__What you need to do__.
**A.** In the abstract on for-profit colleges, translate the following sentence into Spanish: "The classroom scenes detailed in this essay depict the complex and calculated negotiations of teachers and students with academic capitalism."
**B.** Condense the paragraph of the abstract on for-profit colleges that begins "Conversations about the state of higher education" into a brief bulleted list that retains its main facts.

__Passage shown__.
Abstract

Conversations about the state of higher education in the US are increasingly attuned to the predatory practices of for-profit colleges. The essay offers a critical retrospective engagement with my experience teaching at a for-profit institution of higher education. It provides a theorization of what I found to be a "customer service orientation"--a distinctive expectation the college has about how instructors interact with their students, as well as a skill instructors are asked to foster in students. After briefly outlining the institution's spatial configuration and how that supports its customer service orientation, I focus on two aspects of the for-profit educational experience: 1) the classroom experience within a generic sociology course, where students and I worked against the customer service orientation; and 2) a close reading of a course textbook assigned to all incoming students, which reveals most clearly the dual operations of neoliberal individualism and a customer service orientation. The classroom scenes detailed in this essay depict the complex and calculated negotiations of teachers and students with academic capitalism.

__A sequence of records__.
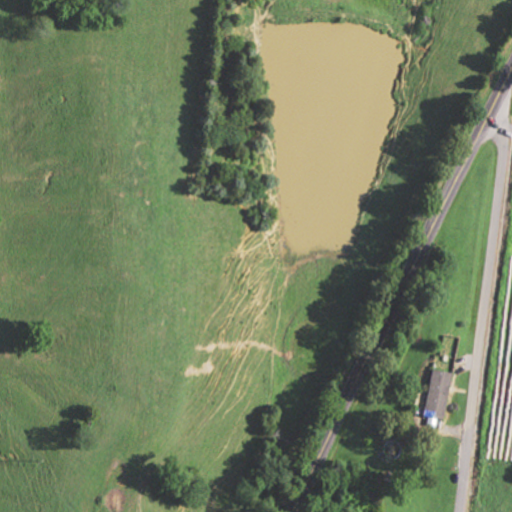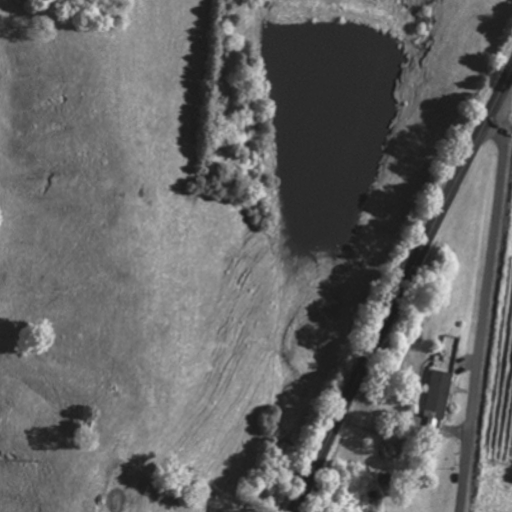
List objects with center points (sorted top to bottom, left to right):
road: (402, 291)
road: (485, 298)
building: (437, 396)
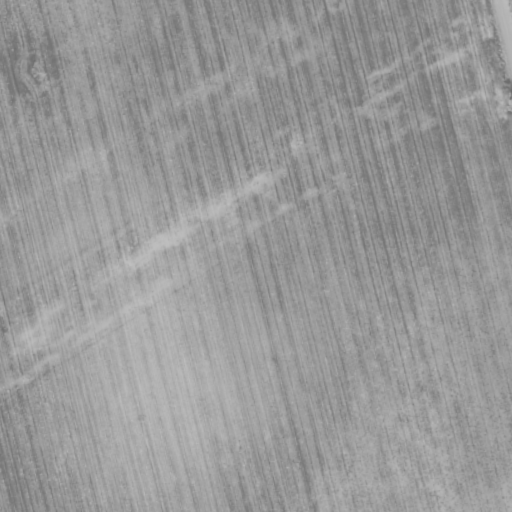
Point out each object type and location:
road: (497, 54)
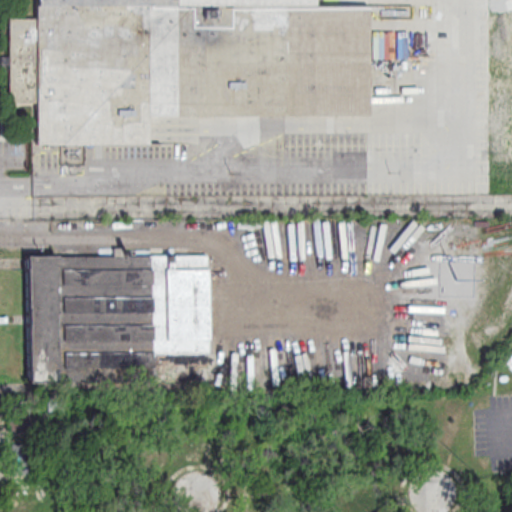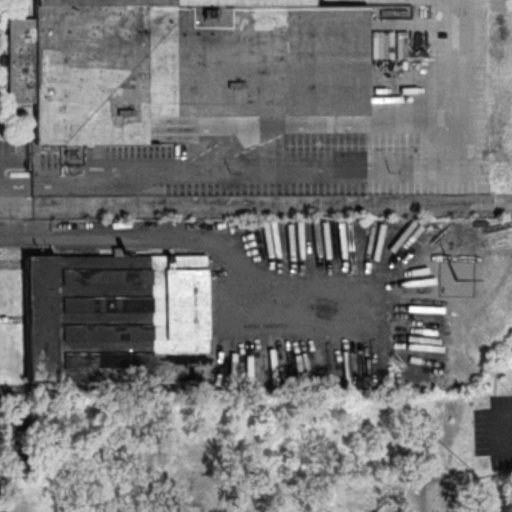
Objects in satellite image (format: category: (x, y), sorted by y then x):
building: (182, 63)
building: (182, 65)
parking lot: (319, 142)
road: (315, 176)
road: (256, 207)
road: (200, 238)
building: (112, 312)
building: (112, 312)
building: (509, 363)
building: (509, 366)
building: (51, 404)
building: (56, 405)
building: (22, 417)
building: (24, 421)
parking lot: (494, 436)
building: (197, 442)
building: (28, 456)
building: (21, 461)
building: (152, 465)
building: (62, 473)
building: (25, 500)
road: (435, 503)
road: (199, 504)
building: (383, 506)
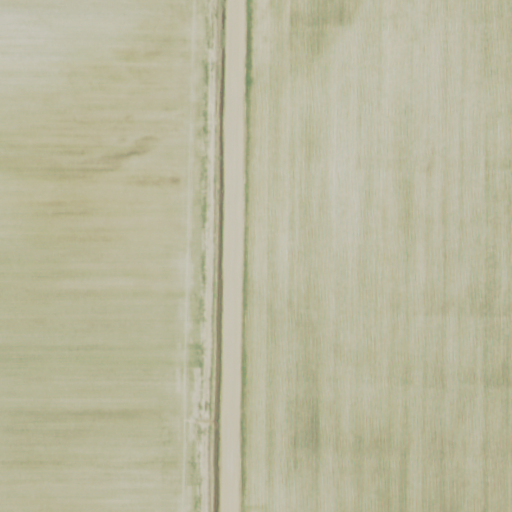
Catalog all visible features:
road: (228, 256)
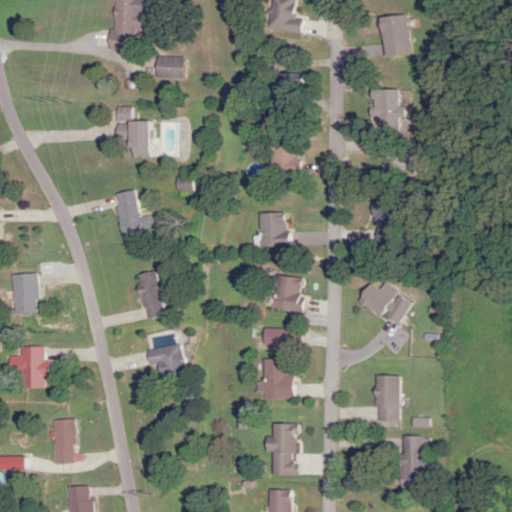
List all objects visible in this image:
building: (281, 16)
building: (123, 25)
building: (394, 35)
road: (57, 50)
building: (288, 91)
building: (133, 133)
building: (282, 161)
building: (181, 184)
building: (382, 212)
building: (129, 214)
building: (272, 230)
road: (335, 283)
road: (85, 290)
building: (24, 293)
building: (287, 293)
building: (149, 295)
building: (383, 302)
building: (167, 363)
building: (28, 366)
building: (275, 380)
building: (385, 398)
building: (62, 442)
building: (281, 449)
building: (410, 460)
building: (77, 498)
building: (278, 500)
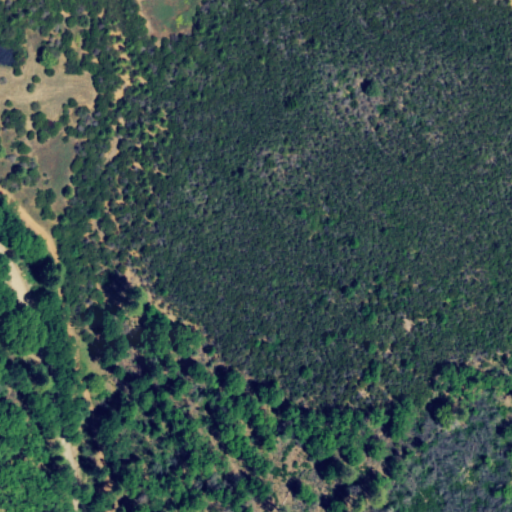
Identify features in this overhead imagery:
road: (50, 379)
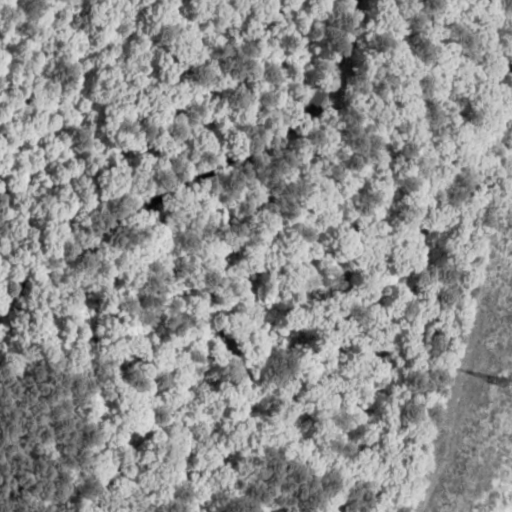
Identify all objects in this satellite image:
road: (204, 194)
power tower: (492, 386)
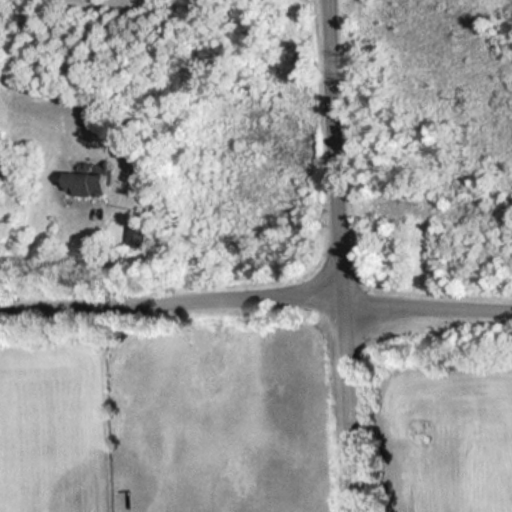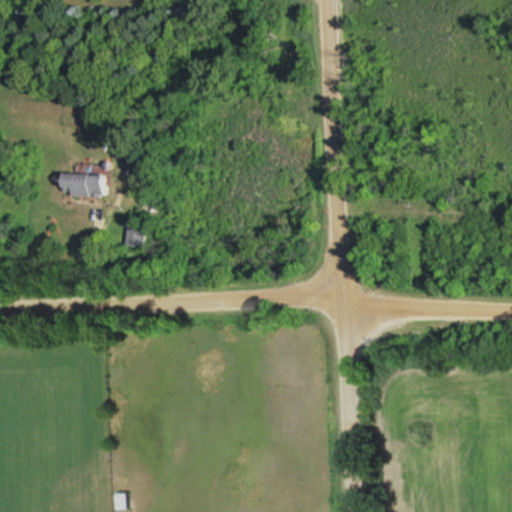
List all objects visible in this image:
building: (85, 181)
road: (346, 255)
road: (174, 297)
road: (430, 304)
building: (123, 498)
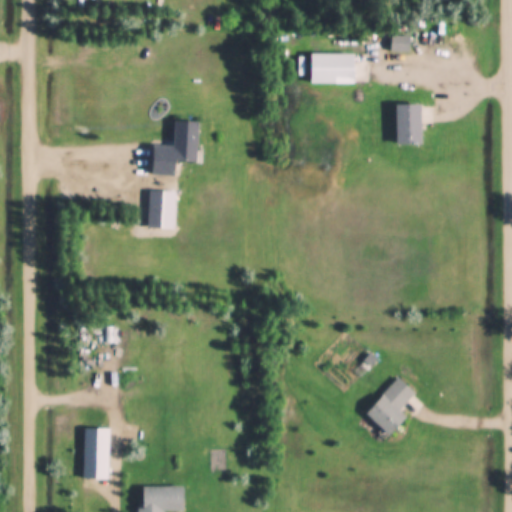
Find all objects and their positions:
building: (331, 70)
building: (407, 126)
building: (176, 150)
road: (34, 256)
building: (390, 407)
building: (95, 453)
building: (162, 499)
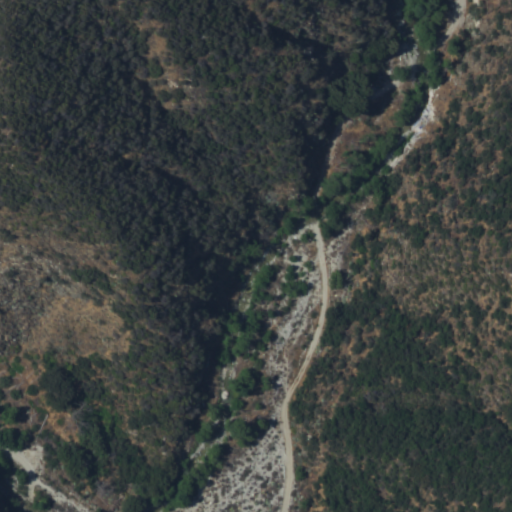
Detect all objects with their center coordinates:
road: (303, 368)
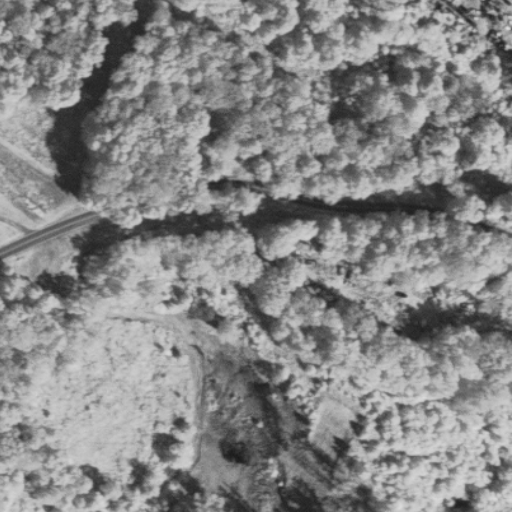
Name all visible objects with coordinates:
road: (253, 185)
road: (170, 318)
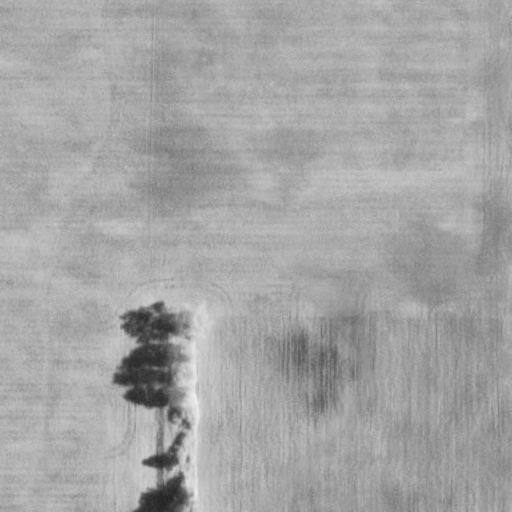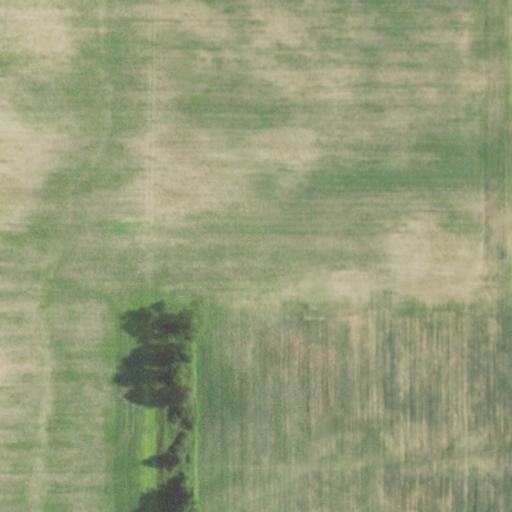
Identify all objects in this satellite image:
crop: (227, 199)
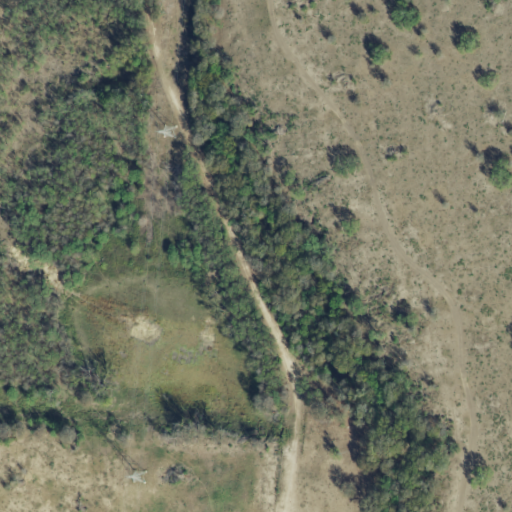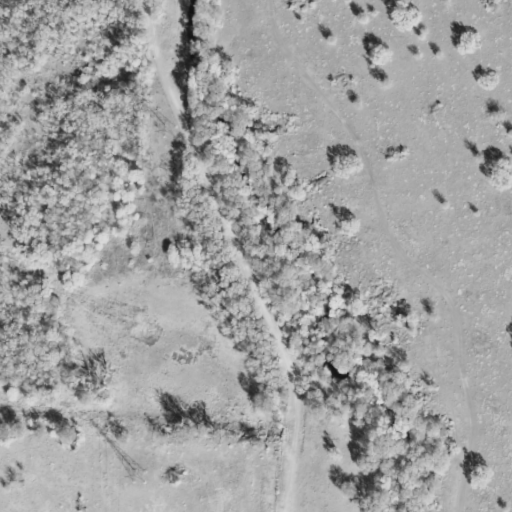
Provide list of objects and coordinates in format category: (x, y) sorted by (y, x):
power tower: (168, 132)
power tower: (141, 477)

__Written answers__.
**A.** Las escenas de aula detalladas en este ensayo describen las complejas y calculadas negociaciones de docentes y estudiantes con el capitalismo académico.

**B.**
- Discussion of US higher education increasingly addresses the predatory practices of for-profit colleges.
- The essay critically revisits the author's experience teaching at a for-profit institution.
- It theorizes a "customer service orientation." This is the college's expectation for how instructors interact with students, and also a skill instructors are asked to foster in students.
- It briefly outlines how the institution's spatial configuration supports this orientation.
- It examines two aspects of the for-profit educational experience. The first is a generic sociology course in which the students and the author worked against the orientation. The second is a close reading of a textbook assigned to all incoming students, which shows the dual operations of neoliberal individualism and the customer service orientation.
- Its classroom scenes depict the complex, calculated negotiations of teachers and students with academic capitalism.